Mr Copson argued that in the debate that the differing roles Islam gives the genders is not merited by an argument that they are different – he said that differing biology does not give a religion the right to give different rights. or duties

I countered to Mr Copson, to put his claim to the test – he claims equality, so do men and women have the same reproductive rights? Andrew agreed that generally they should be equal. So I continued by asking whether both the man and the woman have the same right to a developing foetus in the womb (since they both created it)?” He said yes.

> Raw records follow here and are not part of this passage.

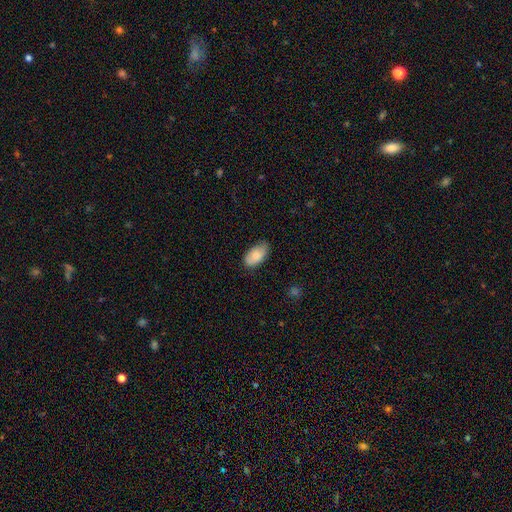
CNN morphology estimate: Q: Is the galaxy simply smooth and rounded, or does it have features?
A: smooth — 79%.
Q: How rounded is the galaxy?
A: in between — 94%.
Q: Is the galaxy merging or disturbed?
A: none — 68%.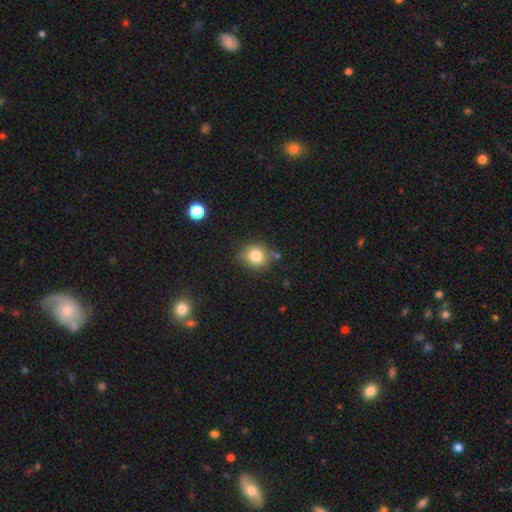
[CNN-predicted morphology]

Then I asked if the woman wants to terminate the foetus, but the man wants it to live – can the women terminate it anyway? – to which Andrew replied that it was impossible for the state to tie a woman down to prevent women from terminating their own foetus over 9 months. To which I replied that there was no need to tie a woman down, my question is, should the state enact legal punishments for women who terminate the foetus containing his genetic material, without the consent of the man?, shouldn’t the man have an equal say in the fate of the foetus he helped create from himself?” – to this Mr Copson responded as most Liberals would –  the woman is the one who carries the child, it should be her choice.

So I said, “exactly”, even you concede that biological difference necessitates unequal rights and treatment” (despite it permitting a horrific action in Western law). The Atheist side went silent…the debate went on to the next point…

Video will be out soon Inshallah.


6 replies

  1. Your argument concerning abortion rights is one that I have come up with myself, although you have articulated it far better than I did.


  2. Well done Akhi truth is a bitter pill to swallow, but it must be taken to cure illness.


  3. Do the Christians let you down often, because I seem to remember you complaining about a “Wingman failure” on a previous occasion when you debated with secular atheists. It seems the Christians don’t have the confidence or courage to take on the secularists or atheists.


  4. 1
    You ask, in para 5 ‘Nature or ‘evolution’ doesn’t care about equality or fairness, so where do we get this idea from?…I suppose that you would say ‘from God – where else?. To which I reply ‘That is not an answer. Where does God (if there is one) get his (or her?) idea of equality and fairness from?. Anyway, what makes you so sure that God (if there is one) cares anything for equality and fairness?
    Going on to what you say in para 6. You ask the wrong question. The question is not ‘are all people alike in intellect and ability?’ No, there question is ‘are all people alike in that they can suffer. Have you seen the ‘Merchant of Venice’ ? If so, do you remember what Shylock the Jew says at the trial? I say that everyone is equal in the sense that everyone has an equal right to kindness ans respect unless they do something to forfeit that right.
    In para 10 you discuss reproductive rights. You point out that men cannot carry babies as women can- quite right! But so what? What is worth doing is to ask if men have much right to sire babies as women have to carry them– and vice versa. If you say ‘yes of course’, you all but agree that men and women should have equal reproductive rights -surely?